By Kimberly Yosko
Sr. Margit Nagy, CDP, Ph.D. recently was awarded one of Japan’s highest honors.
In November, Sr. Nagy was awarded the Order of the Rising Sun, Gold Rays with Neck Ribbon.
According to a press release by the Consulate-General of Japan in Houston, Sr. Nagy “is among the 89 individual recipients worldwide who were awarded this prestigious decoration by the Government of Japan”.
“It still doesn’t seem quite real to me,” Sr. Nagy said. “These are awards that are worldwide that recognize individuals-Japanese and foreigners-that have contributed to the deepening of positive relations between the Japanese and whatever country they’re in.”
The reason why Sr. Nagy was presented with this award was her connections of Japanese culture with the people of San Antonio.
According to the press release, this all started when Sr. Nagy “established a course in modern Japanese history at Our Lady of the Lake University in 1984.” This course is still being offered today.

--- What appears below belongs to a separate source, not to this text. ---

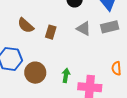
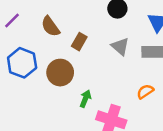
orange semicircle: (116, 68) -> (145, 91), moved, turned 48
brown circle: (35, 73) -> (60, 73), moved

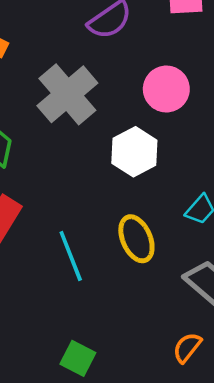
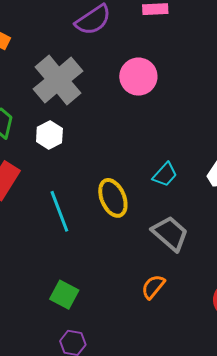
white hexagon: (134, 152) -> (49, 135), moved, size x0.7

Sr. Nagy also began the Japan America Society of San Antonio a year later. The society consists of people that are interested in Japanese culture. This society took trips to Japan, and they continue to help others in the San Antonio area become more aware of the Japanese cultures and society.
Sr. Nagy continues to help others know more about the Japanese culture today. In 2014, she organized a celebration in San Antonio to celebrate the Japanese culture.
“Last year, I coordinated the 100th anniversary of the Japanese [monument] at the Alamo,” Sr. Nagy said.
According to the press release, “the monument was presented by Waseda University Professor Shigetaka Shiga in 1914 to recognize the common values of selfless courage and loyalty exemplified by both Texans in the battle of the Alamo and Japanese in the battle of Nagashino”.
“You only get 100 years one time,” Sr. Nagy said. “That [monument] was put there in a time of war to show that people can be very different, and governments can have strains, but individuals can find a way of tapping into what we have in common.”
When Sr. Nagy first heard about the nomination, she believed that the award was too out of reach.
“I had no idea what this was,” Sr. Nagy said. “I’m really not about awards. I do it because I think it’s the right thing to do. Anytime you can bring people together and see what they have in common, I say, ‘Hey, if I’m in that opportunity, I’m going to do it.’”
Sr. Nagy’s impact on the San Antonio community is reaping benefits since she first started to inform the people about the Japanese culture.
According to the press release, “Her tireless dedication to the promotion of the friendship between the U.S. and Japan has always been admired by the people of San Antonio.”
Sr. Nagy will officially receive the award next spring.